Exercise:
Please retype the records below exactly, from the first line through the line containing "The Ministry Of Municipalities And Housing Carried", and leave out any pictures.

-- -- --

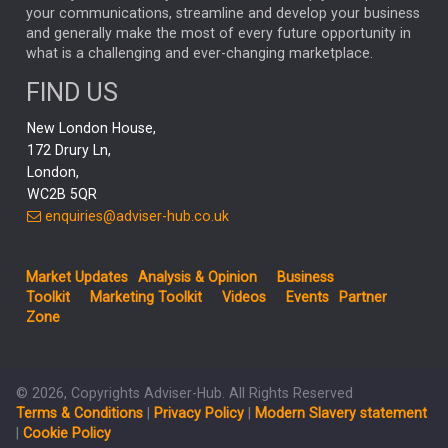
your communications, streamline and develop your business
CAPITAL GROUP
CAROLINE SHAW
and generally make the most of every future opportunity in
what is a challenging and ever-changing marketplace.
PODCAST
MIKE GITLIN
RITCHIE TUAZON
FIND US
REAL ESTATE
SHORT DATED ENHANCED INCOME
New London House,
AI
Markets
NITIN BAJAJ
OPENAI
SPACEX
172 Drury Ln,
London,
MyFolio
GOLD
Amazon
Elon Musk
Tesla
MET
WC2B 5QR
STEPHEN PAICE
THE LEEDS REFORMS
SARAH CLARK
enquiries@adviser-hub.co.uk
QIAN ZHANG
FASHION
TMSC
GEORGE CHEVELEY
Market Updates
Analysis & Opinion
Business
FIDELITY ADVISER SOLUTIONS
Toolkit
Marketing Toolkit
Videos
Events
Partner
CLIENT MANAGEMENT
Zone
BUSINESS TOOLKIT
UK
LIZ TRUSS
Inflation
© 2026, Copyrights Adviser-Hub. All Rights Reserved
JEN FORD
ARCHIE HART
MIHIR MEHTA
Terms & Conditions
|
Privacy Policy
|
Modern Slavery statement
ALEX WRIGHT
MELIISSA GALLAGHER
ANDREA MONTERO
|
Cookie Policy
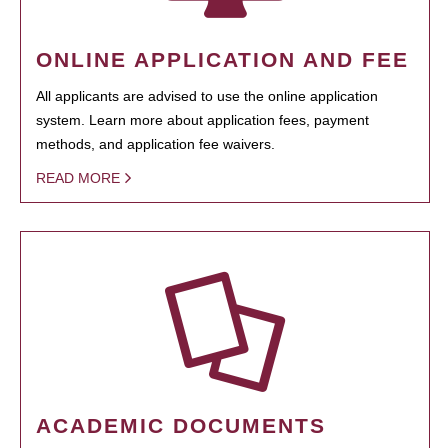
ONLINE APPLICATION AND FEE
All applicants are advised to use the online application
system. Learn more about application fees, payment
methods, and application fee waivers.
READ MORE
ACADEMIC DOCUMENTS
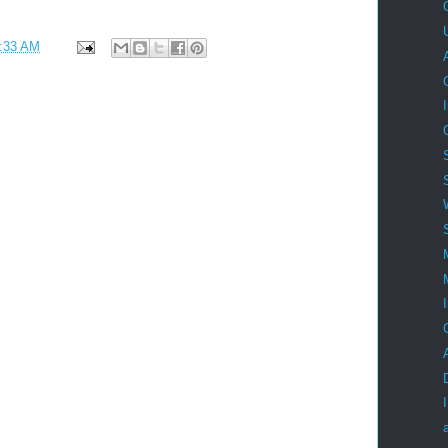
:33 AM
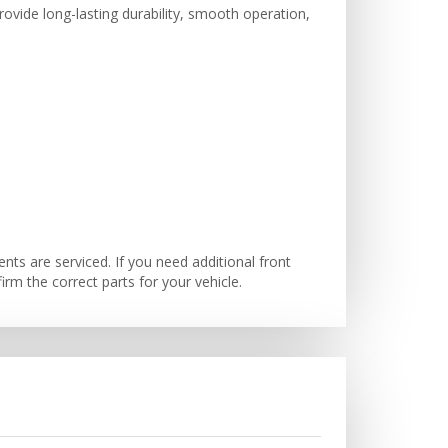
ovide long-lasting durability, smooth operation,
s are serviced. If you need additional front
m the correct parts for your vehicle.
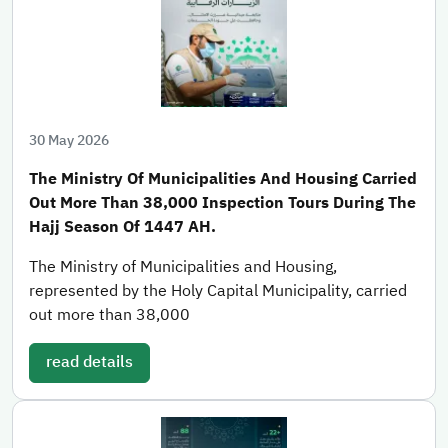
30 May 2026
The Ministry Of Municipalities And Housing Carried
Out More Than 38,000 Inspection Tours During The
Hajj Season Of 1447 AH.
The Ministry of Municipalities and Housing,
represented by the Holy Capital Municipality, carried
out more than 38,000
read details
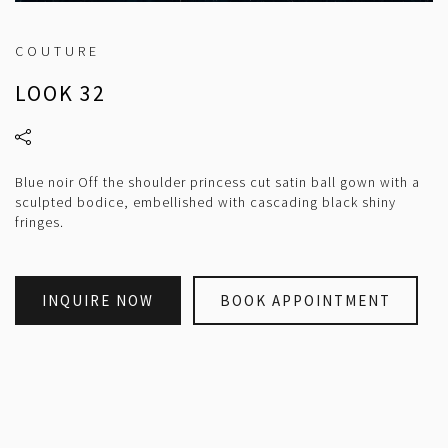
COUTURE
LOOK 32
Blue noir Off the shoulder princess cut satin ball gown with a
sculpted bodice, embellished with cascading black shiny
fringes.
INQUIRE NOW
BOOK APPOINTMENT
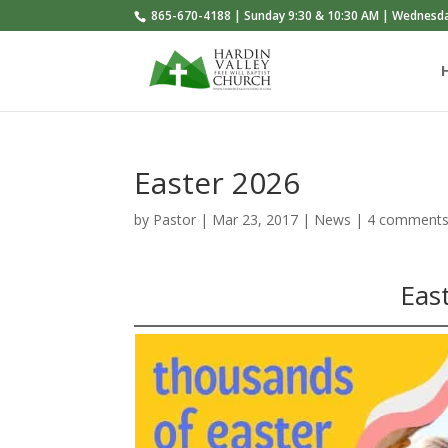
865-670-4188 | Sunday 9:30 & 10:30 AM | Wednesd
Easter 2026
by
Pastor
|
Mar 23
, 2017
|
News
|
4 comment
Eas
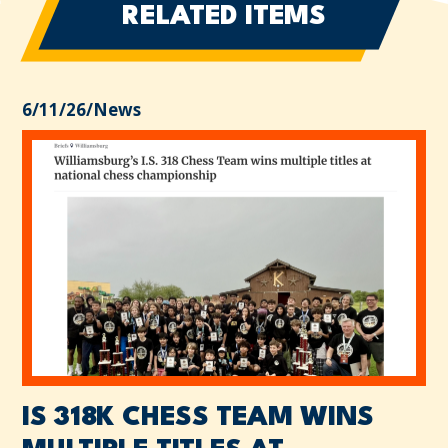
RELATED ITEMS
6/11/26
/
News
IS 318K CHESS TEAM WINS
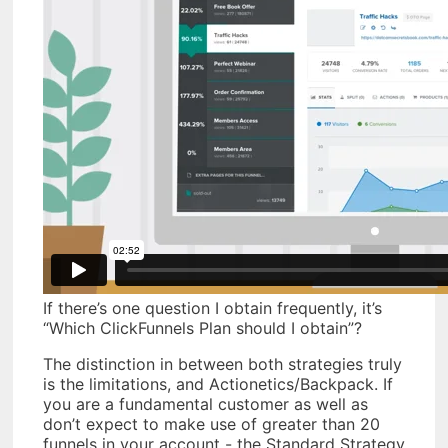
If there’s one question I obtain frequently, it’s
“Which ClickFunnels Plan should I obtain”?
The distinction in between both strategies truly
is the limitations, and Actionetics/Backpack. If
you are a fundamental customer as well as
don’t expect to make use of greater than 20
funnels in your account - the Standard Strategy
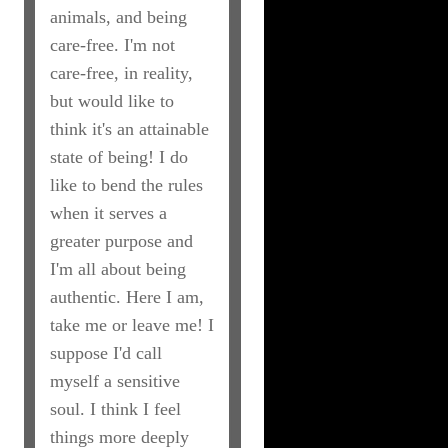
animals, and being
care-free. I'm not
care-free, in reality,
but would like to
think it's an attainable
state of being! I do
like to bend the rules
when it serves a
greater purpose and
I'm all about being
authentic. Here I am,
take me or leave me! I
suppose I'd call
myself a sensitive
soul. I think I feel
things more deeply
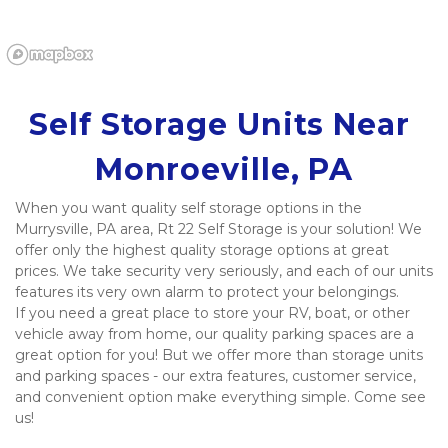
Self Storage Units Near 
Monroeville, PA
When you want quality self storage options in the 
Murrysville, PA area, Rt 22 Self Storage is your solution! We 
offer only the highest quality storage options at great 
prices. We take security very seriously, and each of our units 
features its very own alarm to protect your belongings.
If you need a great place to store your RV, boat, or other 
vehicle away from home, our quality parking spaces are a 
great option for you! But we offer more than storage units 
and parking spaces - our extra features, customer service, 
and convenient option make everything simple. Come see 
us!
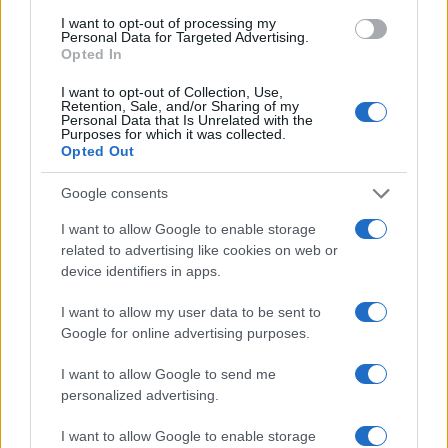
I want to opt-out of processing my
Personal Data for Targeted Advertising.
Opted In
I want to opt-out of Collection, Use,
Retention, Sale, and/or Sharing of my
Personal Data that Is Unrelated with the
Purposes for which it was collected.
Opted Out
Google consents
I want to allow Google to enable storage
related to advertising like cookies on web or
device identifiers in apps.
I want to allow my user data to be sent to
Google for online advertising purposes.
I want to allow Google to send me
personalized advertising.
I want to allow Google to enable storage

-- -- --

Solved exercise:
your communications, streamline and develop your business
CAPITAL GROUP
CAROLINE SHAW
and generally make the most of every future opportunity in
what is a challenging and ever-changing marketplace.
PODCAST
MIKE GITLIN
RITCHIE TUAZON
FIND US
REAL ESTATE
SHORT DATED ENHANCED INCOME
New London House,
AI
Markets
NITIN BAJAJ
OPENAI
SPACEX
172 Drury Ln,
London,
MyFolio
GOLD
Amazon
Elon Musk
Tesla
MET
WC2B 5QR
STEPHEN PAICE
THE LEEDS REFORMS
SARAH CLARK
enquiries@adviser-hub.co.uk
QIAN ZHANG
FASHION
TMSC
GEORGE CHEVELEY
Market Updates
Analysis & Opinion
Business
FIDELITY ADVISER SOLUTIONS
Toolkit
Marketing Toolkit
Videos
Events
Partner
CLIENT MANAGEMENT
Zone
BUSINESS TOOLKIT
UK
LIZ TRUSS
Inflation
© 2026, Copyrights Adviser-Hub. All Rights Reserved
JEN FORD
ARCHIE HART
MIHIR MEHTA
Terms & Conditions
|
Privacy Policy
|
Modern Slavery statement
ALEX WRIGHT
MELIISSA GALLAGHER
ANDREA MONTERO
|
Cookie Policy
ONLINE APPLICATION AND FEE
All applicants are advised to use the online application
system. Learn more about application fees, payment
methods, and application fee waivers.
READ MORE
ACADEMIC DOCUMENTS
:33 AM
ovide long-lasting durability, smooth operation,
s are serviced. If you need additional front
m the correct parts for your vehicle.
30 May 2026
The Ministry Of Municipalities And Housing Carried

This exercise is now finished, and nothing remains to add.